Integrating III-V transistor channels on standard complementary metal oxide semiconductors (CMOS) is the goal of a new three-year, $4.7 million program in the European Union (E.U.) called "Integration of III-V Nanowire Semiconductors for Next Generation High Performance CMOS SoC Technologies" (Insight).
The ultimate aim is to meet the specifications of future 5G and radar systems aiming for wider bandwidth and higher-resolution images, respectively. Besides IBM (Switzerland), the program will be conducted by Fraunhofer IAF (Germany), LETI (France), Lund University (Sweden), University of Glasgow (UK) and the Tyndall National Institute (Ireland).
There will be two phases to the program led by IBM and Lund University, with IBM concentrating on prototyping conventional planar transistors with III-V channels, whereas Lund University will investigate the feasibility of vertical III-V transistor channels.
"First the partners will decide together whether the horizontal or vertical transistor prototypes are the most promising," IBM scientist Lukas Czornomaz told EE Times in an exclusive interview. "Then we will work together to deliver an RF [radio frequency] test circuit, such as a PA [power amplifier] by the end of the three-year program."

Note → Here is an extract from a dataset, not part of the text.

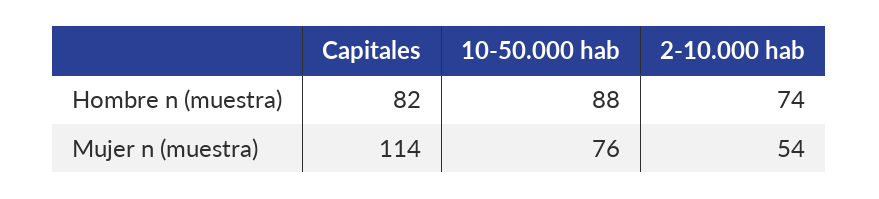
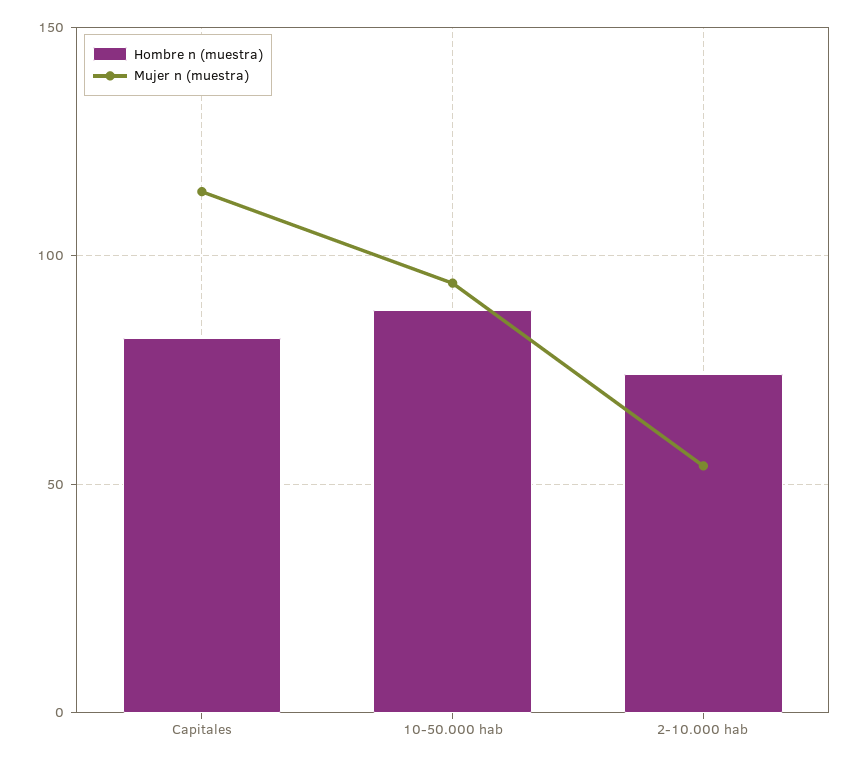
Mujer n (muestra), 10-50.000 hab: 76 -> 95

The way IBM's process works is by what they call "template-assisted selective epitaxy." They grow an oxide wire where they want the III-V transistor channel to eventually be for a gate-first CMOS-compatible III-V FinFETs on silicon substrates. Next they coat the nanowire with the III-V material so that it only touches the substrate in just a nanoscale or even angstrom-scale area. Lastly, they removed the oxide from inside the III-V coated nanowire, thus resulting in a III-V nanotube transistor channel in precisely the correct position.